=== RAW DATA ===
*** Begin section ***

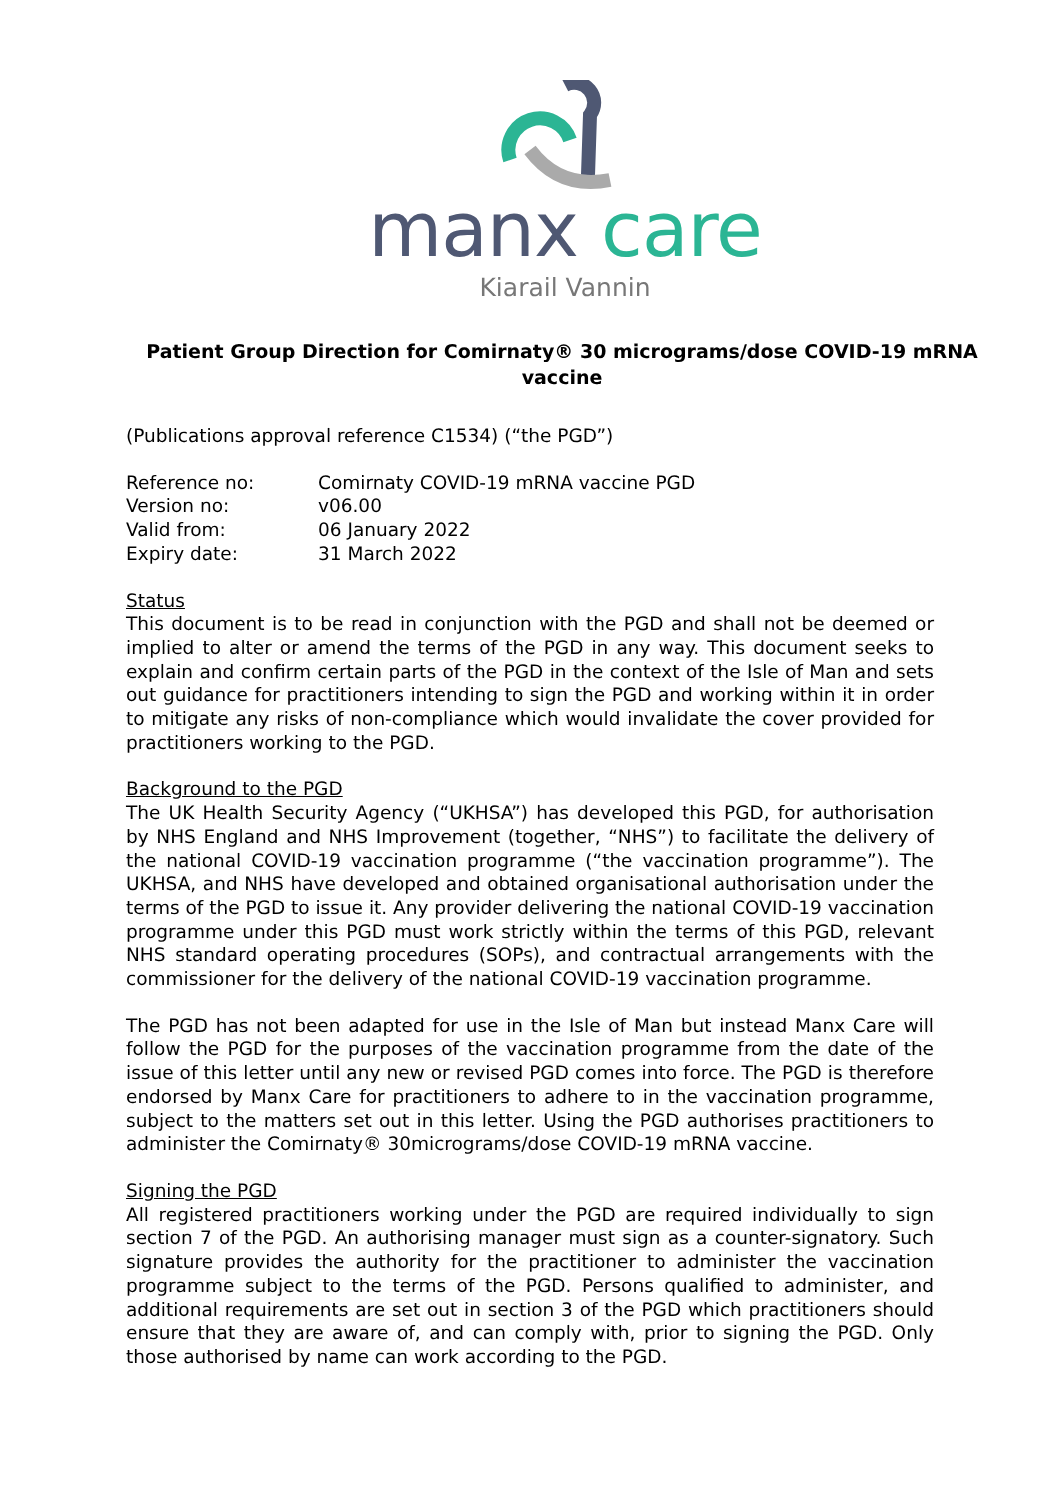manx care
Kiarail Vannin
Patient Group Direction for Comirnaty® 30 micrograms/dose COVID-19 mRNA vaccine
(Publications approval reference C1534) (“the PGD”)
| Reference no: | Comirnaty COVID-19 mRNA vaccine PGD |
| Version no: | v06.00 |
| Valid from: | 06 January 2022 |
| Expiry date: | 31 March 2022 |
Status
This document is to be read in conjunction with the PGD and shall not be deemed or implied to alter or amend the terms of the PGD in any way. This document seeks to explain and confirm certain parts of the PGD in the context of the Isle of Man and sets out guidance for practitioners intending to sign the PGD and working within it in order to mitigate any risks of non-compliance which would invalidate the cover provided for practitioners working to the PGD.
Background to the PGD
The UK Health Security Agency (“UKHSA”) has developed this PGD, for authorisation by NHS England and NHS Improvement (together, “NHS”) to facilitate the delivery of the national COVID-19 vaccination programme (“the vaccination programme”). The UKHSA, and NHS have developed and obtained organisational authorisation under the terms of the PGD to issue it. Any provider delivering the national COVID-19 vaccination programme under this PGD must work strictly within the terms of this PGD, relevant NHS standard operating procedures (SOPs), and contractual arrangements with the commissioner for the delivery of the national COVID-19 vaccination programme.
The PGD has not been adapted for use in the Isle of Man but instead Manx Care will follow the PGD for the purposes of the vaccination programme from the date of the issue of this letter until any new or revised PGD comes into force. The PGD is therefore endorsed by Manx Care for practitioners to adhere to in the vaccination programme, subject to the matters set out in this letter. Using the PGD authorises practitioners to administer the Comirnaty® 30micrograms/dose COVID-19 mRNA vaccine.
Signing the PGD
All registered practitioners working under the PGD are required individually to sign section 7 of the PGD. An authorising manager must sign as a counter-signatory. Such signature provides the authority for the practitioner to administer the vaccination programme subject to the terms of the PGD. Persons qualified to administer, and additional requirements are set out in section 3 of the PGD which practitioners should ensure that they are aware of, and can comply with, prior to signing the PGD. Only those authorised by name can work according to the PGD.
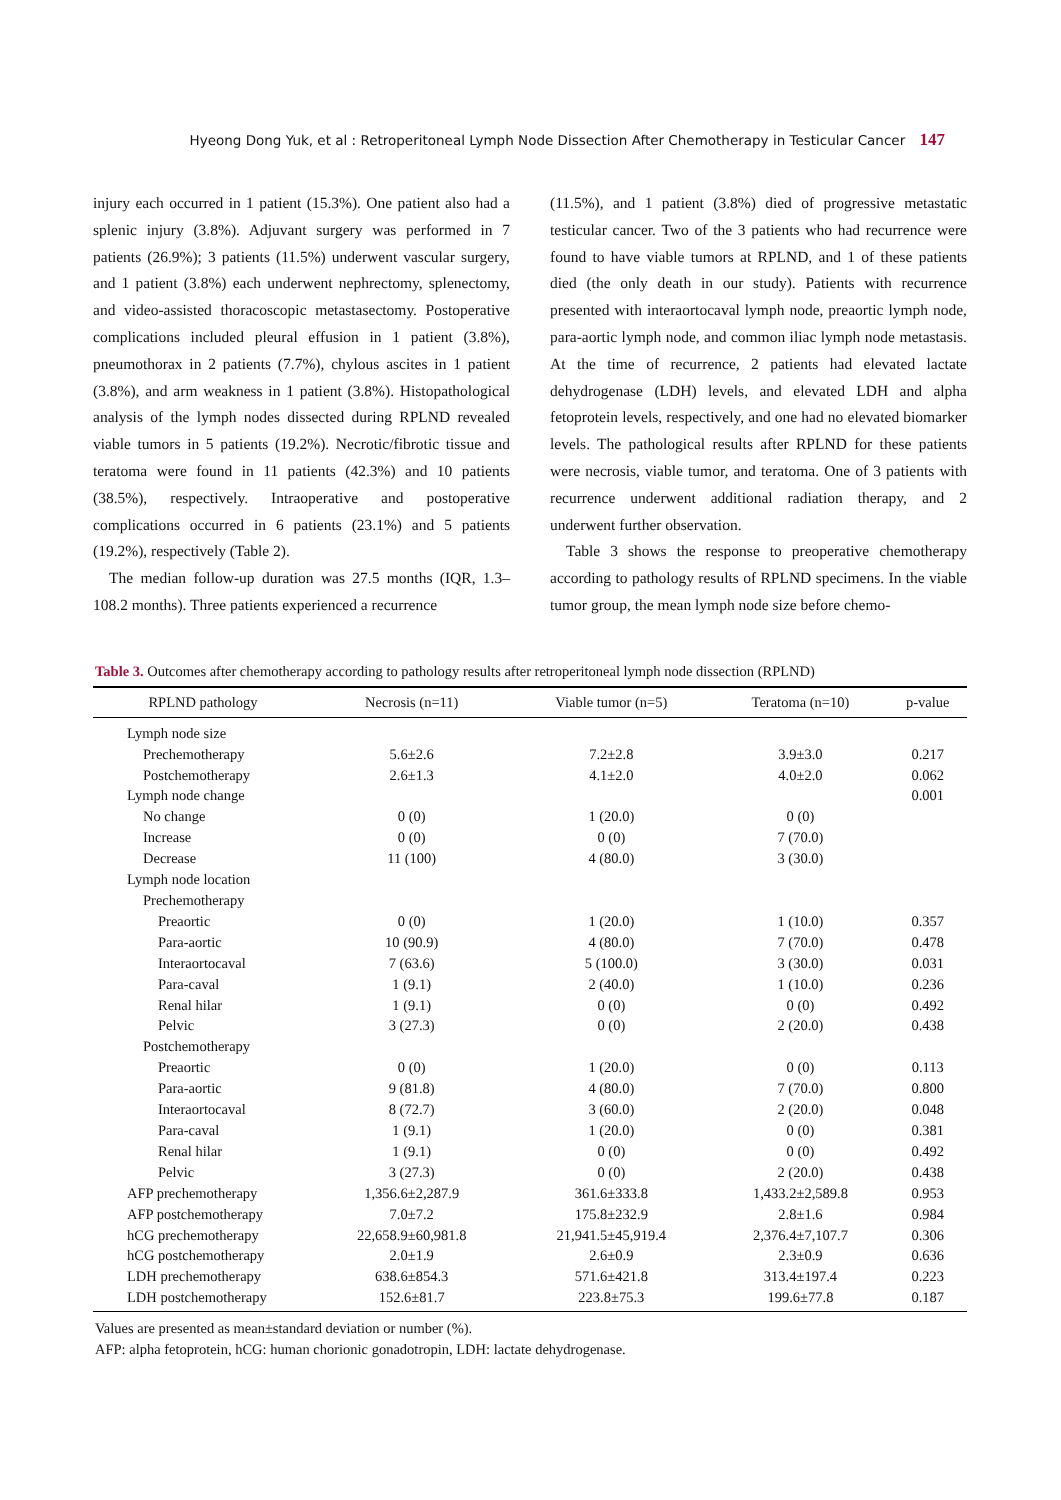Hyeong Dong Yuk, et al : Retroperitoneal Lymph Node Dissection After Chemotherapy in Testicular Cancer 147
injury each occurred in 1 patient (15.3%). One patient also had a splenic injury (3.8%). Adjuvant surgery was performed in 7 patients (26.9%); 3 patients (11.5%) underwent vascular surgery, and 1 patient (3.8%) each underwent nephrectomy, splenectomy, and video-assisted thoracoscopic metastasectomy. Postoperative complications included pleural effusion in 1 patient (3.8%), pneumothorax in 2 patients (7.7%), chylous ascites in 1 patient (3.8%), and arm weakness in 1 patient (3.8%). Histopathological analysis of the lymph nodes dissected during RPLND revealed viable tumors in 5 patients (19.2%). Necrotic/fibrotic tissue and teratoma were found in 11 patients (42.3%) and 10 patients (38.5%), respectively. Intraoperative and postoperative complications occurred in 6 patients (23.1%) and 5 patients (19.2%), respectively (Table 2).
The median follow-up duration was 27.5 months (IQR, 1.3–108.2 months). Three patients experienced a recurrence
(11.5%), and 1 patient (3.8%) died of progressive metastatic testicular cancer. Two of the 3 patients who had recurrence were found to have viable tumors at RPLND, and 1 of these patients died (the only death in our study). Patients with recurrence presented with interaortocaval lymph node, preaortic lymph node, para-aortic lymph node, and common iliac lymph node metastasis. At the time of recurrence, 2 patients had elevated lactate dehydrogenase (LDH) levels, and elevated LDH and alpha fetoprotein levels, respectively, and one had no elevated biomarker levels. The pathological results after RPLND for these patients were necrosis, viable tumor, and teratoma. One of 3 patients with recurrence underwent additional radiation therapy, and 2 underwent further observation.
Table 3 shows the response to preoperative chemotherapy according to pathology results of RPLND specimens. In the viable tumor group, the mean lymph node size before chemo-
Table 3. Outcomes after chemotherapy according to pathology results after retroperitoneal lymph node dissection (RPLND)
| RPLND pathology | Necrosis (n=11) | Viable tumor (n=5) | Teratoma (n=10) | p-value |
| --- | --- | --- | --- | --- |
| Lymph node size | | | | |
| Prechemotherapy | 5.6±2.6 | 7.2±2.8 | 3.9±3.0 | 0.217 |
| Postchemotherapy | 2.6±1.3 | 4.1±2.0 | 4.0±2.0 | 0.062 |
| Lymph node change | | | | 0.001 |
| No change | 0 (0) | 1 (20.0) | 0 (0) | |
| Increase | 0 (0) | 0 (0) | 7 (70.0) | |
| Decrease | 11 (100) | 4 (80.0) | 3 (30.0) | |
| Lymph node location | | | | |
| Prechemotherapy | | | | |
| Preaortic | 0 (0) | 1 (20.0) | 1 (10.0) | 0.357 |
| Para-aortic | 10 (90.9) | 4 (80.0) | 7 (70.0) | 0.478 |
| Interaortocaval | 7 (63.6) | 5 (100.0) | 3 (30.0) | 0.031 |
| Para-caval | 1 (9.1) | 2 (40.0) | 1 (10.0) | 0.236 |
| Renal hilar | 1 (9.1) | 0 (0) | 0 (0) | 0.492 |
| Pelvic | 3 (27.3) | 0 (0) | 2 (20.0) | 0.438 |
| Postchemotherapy | | | | |
| Preaortic | 0 (0) | 1 (20.0) | 0 (0) | 0.113 |
| Para-aortic | 9 (81.8) | 4 (80.0) | 7 (70.0) | 0.800 |
| Interaortocaval | 8 (72.7) | 3 (60.0) | 2 (20.0) | 0.048 |
| Para-caval | 1 (9.1) | 1 (20.0) | 0 (0) | 0.381 |
| Renal hilar | 1 (9.1) | 0 (0) | 0 (0) | 0.492 |
| Pelvic | 3 (27.3) | 0 (0) | 2 (20.0) | 0.438 |
| AFP prechemotherapy | 1,356.6±2,287.9 | 361.6±333.8 | 1,433.2±2,589.8 | 0.953 |
| AFP postchemotherapy | 7.0±7.2 | 175.8±232.9 | 2.8±1.6 | 0.984 |
| hCG prechemotherapy | 22,658.9±60,981.8 | 21,941.5±45,919.4 | 2,376.4±7,107.7 | 0.306 |
| hCG postchemotherapy | 2.0±1.9 | 2.6±0.9 | 2.3±0.9 | 0.636 |
| LDH prechemotherapy | 638.6±854.3 | 571.6±421.8 | 313.4±197.4 | 0.223 |
| LDH postchemotherapy | 152.6±81.7 | 223.8±75.3 | 199.6±77.8 | 0.187 |
Values are presented as mean±standard deviation or number (%).
AFP: alpha fetoprotein, hCG: human chorionic gonadotropin, LDH: lactate dehydrogenase.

*** End section ***

=== WHAT TO PRODUCE ===
Look above for the line containing "2.8±1.6 | 0.984 |"; copy from it through the last line, exactly, and nothing more.

=== PROBLEM SOLUTION ===
| AFP postchemotherapy | 7.0±7.2 | 175.8±232.9 | 2.8±1.6 | 0.984 |
| hCG prechemotherapy | 22,658.9±60,981.8 | 21,941.5±45,919.4 | 2,376.4±7,107.7 | 0.306 |
| hCG postchemotherapy | 2.0±1.9 | 2.6±0.9 | 2.3±0.9 | 0.636 |
| LDH prechemotherapy | 638.6±854.3 | 571.6±421.8 | 313.4±197.4 | 0.223 |
| LDH postchemotherapy | 152.6±81.7 | 223.8±75.3 | 199.6±77.8 | 0.187 |
Values are presented as mean±standard deviation or number (%).
AFP: alpha fetoprotein, hCG: human chorionic gonadotropin, LDH: lactate dehydrogenase.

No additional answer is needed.